The Governor proceeds to suggest that “The Bank of England has now been tasked by Parliament with operating these prudential tools. Our broad range of responsibilities now include: supervision and regulation of financial market infrastructures; acting as lender and market maker of last resort; the design and operation of macroprudential tools; recommendations on core elements of financial reform; and the resolution of failing financial institutions. A return to a broad role is welcome.”

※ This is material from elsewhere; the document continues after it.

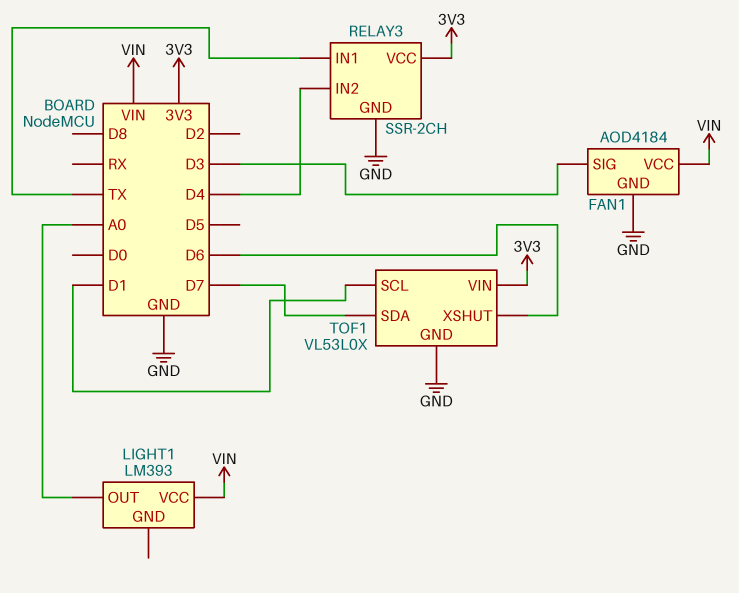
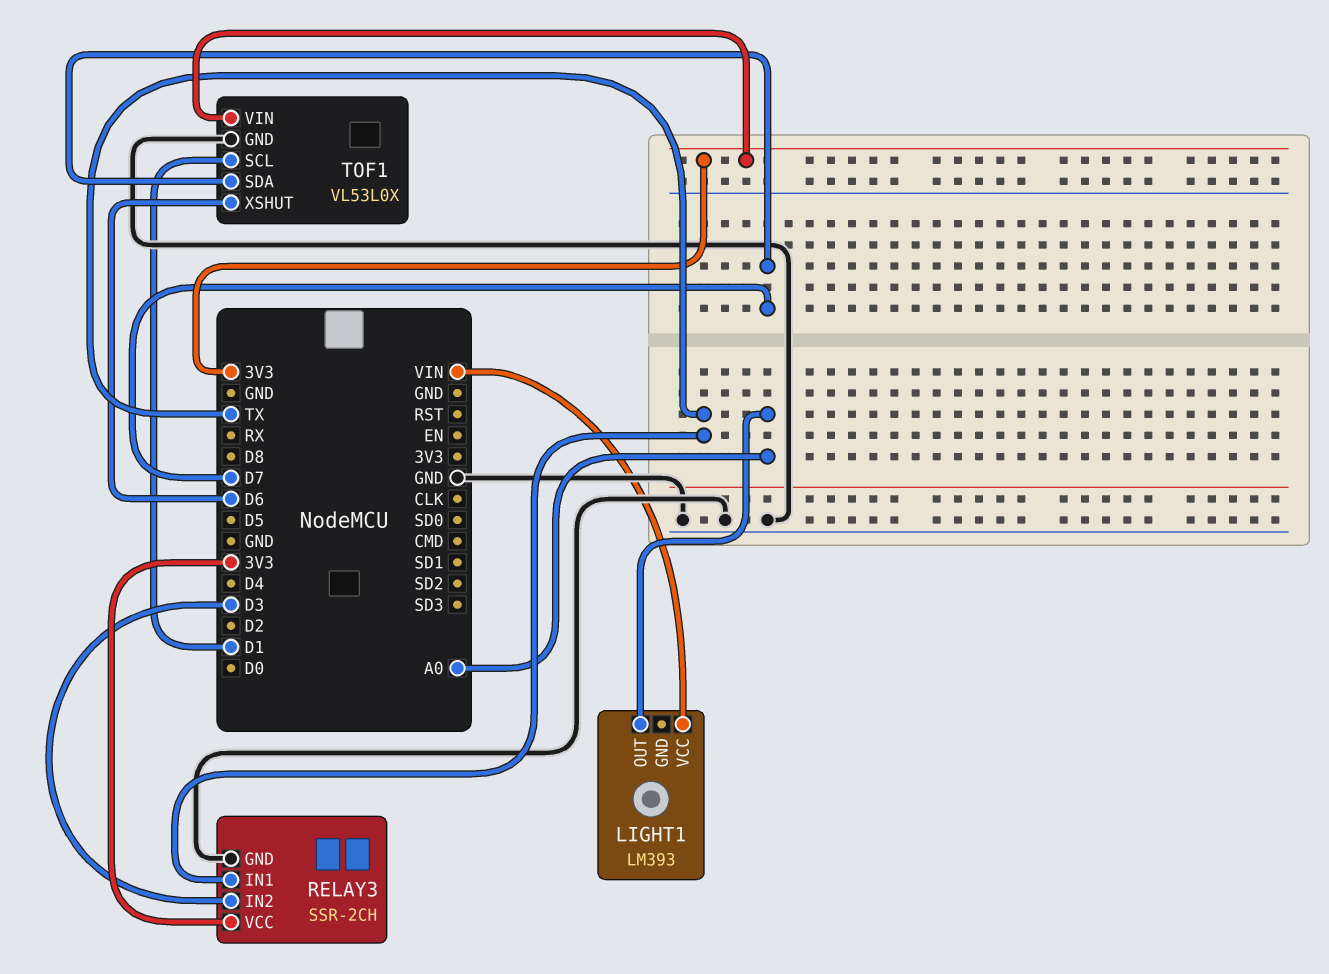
FAN1: AOD4184 -> none
FAN1 pin GND: GND -> none
FAN1 pin SIG: D3 -> none
FAN1 pin VCC: VIN -> none
RELAY3 pin IN2: D4 -> D3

Inflation targeting has long been doubted by post Keynesians for a range of reasons—ineffectiveness being one of them. From early on in the inflation targeting era, we expressed doubts on the wisdom of “independent” central banks (they have not been such a major success since inflation level, persistence in inflation, and inflation volatility seem to have very little to do with the independence of central banks), and on the mechanisms which were supposed to lead from varying the interest rate to the control of inflation. We also expressed doubts on the empirical validity of those mechanisms and on the record of inflation targeting reaching low inflation. One of the more serious elements was the portrayal of price stability as implying financial stability, and the idea that asset price inflation could be addressed by tinkering with the measure of inflation to include asset prices as well as those of goods and services.
In the UK, the inflation targeting era in effect ended in the aftermath of the financial crisis. The policy interest rate has been kept at 0.5% for now five years in the face of an inflation rate which has been well above the 2% target for much of that time—on a quarterly basis continuously from four years ending in 2013Q4. The necessary letter from the Governor of the Bank of England to the Chancellor of the Exchequer seeking to explain or excuse the above-target inflation rate was sent each quarter for 4 years. The responsibilities for financial regulation shifted from the Financial Services Authority to the Bank of England; financial stability was included as a key objective of the Bank of England in the June 2010 Act.
The time has now surely come to recognize the end of the inflation targeting era, to establish financial stability as the crucial objective of the Bank of England, and to bring an end to the so-called “independence” of the Bank of England. Similar changes are required for many other central banks, and the European Central Bank is the key example here; but the prospects for that move are rather slim!
References
Mark Carney, “One Mission. One Bank. Promoting the good of the people of the United Kingdom,” Mais Lecture at Cass Business School, City University, London (available at: http://www.bankofengland.co.uk/publications/Documents/speeches/2014/speech715.pdf).
Michael McLeay, Amar Radia and Ryland Thomas, “Money creation in the modern Economy,” Bank of England Quarterly Bulletin, March 2014.